# Stop making me decypher captchas!



## backtotheremedy011 (Feb 7, 2015)

RIU, please stop with the cloudfare bs, I just had to fill out a stupid captcha like 5 times in a row. Most annoying thing ever..


----------



## Diabolical666 (Feb 7, 2015)

3 words.....ad block plus


----------



## sunni (Feb 8, 2015)

you using a tor or vpn? than youre gunna get it.


----------



## FranJan (Feb 8, 2015)

I use TOR and a VPN and haven't seen that Cloudflare bullshit in months. You need to tweak your browser, use an add-on that allows you to modify the User Agent of your browser. If you use the TOR browser (4.?), use the program Custom User-Agent String 0.1 by Kupar. 

This string eliminates those impossible to read captchas in TOR. Apple/Iphone strings work too.
"Mozilla/5.0 (Android; Mobile; rv:22.0) Gecko/22.0 Firefox/22.0"

That's another problem Sunni, you can't read Cloudflare's captchas. Or even worse when you use TOR, Google refuses to serve a captcha because of the IP and you have a blank section and have to get a new identity, which means signing out of RIU. You should hammer Cloudflare about their Captcha system. I could live with it if it weren't so impossible to read.

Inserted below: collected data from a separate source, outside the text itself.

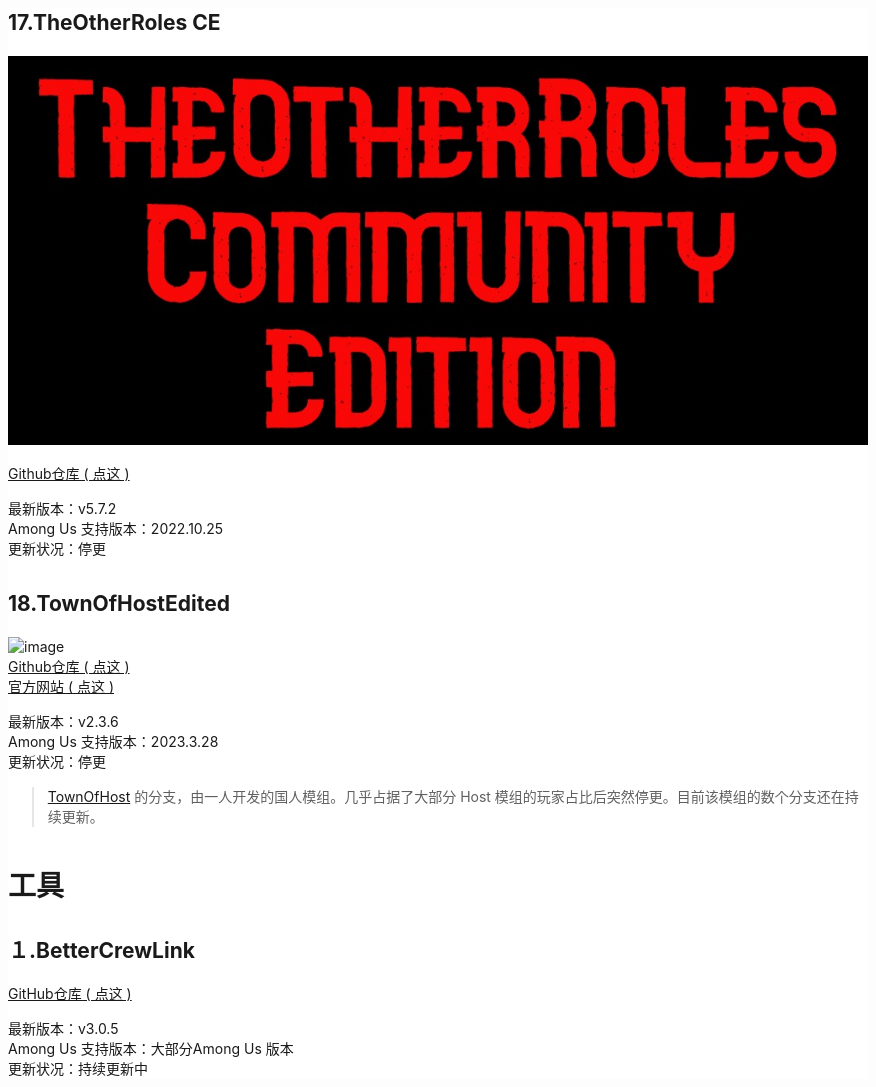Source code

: ## 17.TheOtherRoles CE

![image](Image/TOR_Logo.jpg)  

[Github仓库 ( 点这 ) ](https://github.com/JustASysAdmin/TheOtherRoles2)  

最新版本：v5.7.2  
Among Us 支持版本：2022.10.25  
更新状况：停更  

## 18.TownOfHostEdited

![image](https://github.com/KARPED1EM/TownOfHostEdited/raw/TOHE/Resources/Images/TOHE-BG.jpg)  
[Github仓库 ( 点这 ) ](https://github.com/KARPED1EM/TownOfHostEdited)  
[官方网站 ( 点这 ) ](https://tohe.cc/)  

最新版本：v2.3.6  
Among Us 支持版本：2023.3.28  
更新状况：停更

> [TownOfHost](https://github.com/tukasa0001/TownOfHost) 的分支，由一人开发的国人模组。几乎占据了大部分 Host 模组的玩家占比后突然停更。目前该模组的数个分支还在持续更新。


# 工具

## １.BetterCrewLink

[ GitHub仓库 ( 点这 ) ](https://github.com/OhMyGuus/BetterCrewlink)  

最新版本：v3.0.5  
Among Us 支持版本：大部分Among Us 版本  
更新状况：持续更新中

And some of us use TOR not to hide from the Man, but it makes it easier to clean up when you're using someone else's computer. I don't want my niece to read UB's latest sexist/racist screed when she opens IE .


----------



## sunni (Feb 8, 2015)

FranJan said:


> I use TOR and a VPN and haven't seen that Cloudflare bullshit in months. You need to tweak your browser, use an add-on that allows you to modify the User Agent of your browser. If you use the TOR browser (4.?), use the program Custom User-Agent String 0.1 by Kupar.
> 
> This string eliminates those impossible to read captchas in TOR. Apple/Iphone strings work too.
> "Mozilla/5.0 (Android; Mobile; rv:22.0) Gecko/22.0 Firefox/22.0"
> ...


this issue has already been debated at length
some vpn and tors do not work with riu systems, and will cause capatchas.

this is to stop spam, if you remember old riu there was so much spam everyone complained, we fixed it barely ever any spam on here, but now people who use tors and vpns complain.
We take user security as number one priority on here , and if said user still wants to use a vpn and tor they are absolutely allowed to but if they have to deal with capatchas than, that is due to result of using it.


----------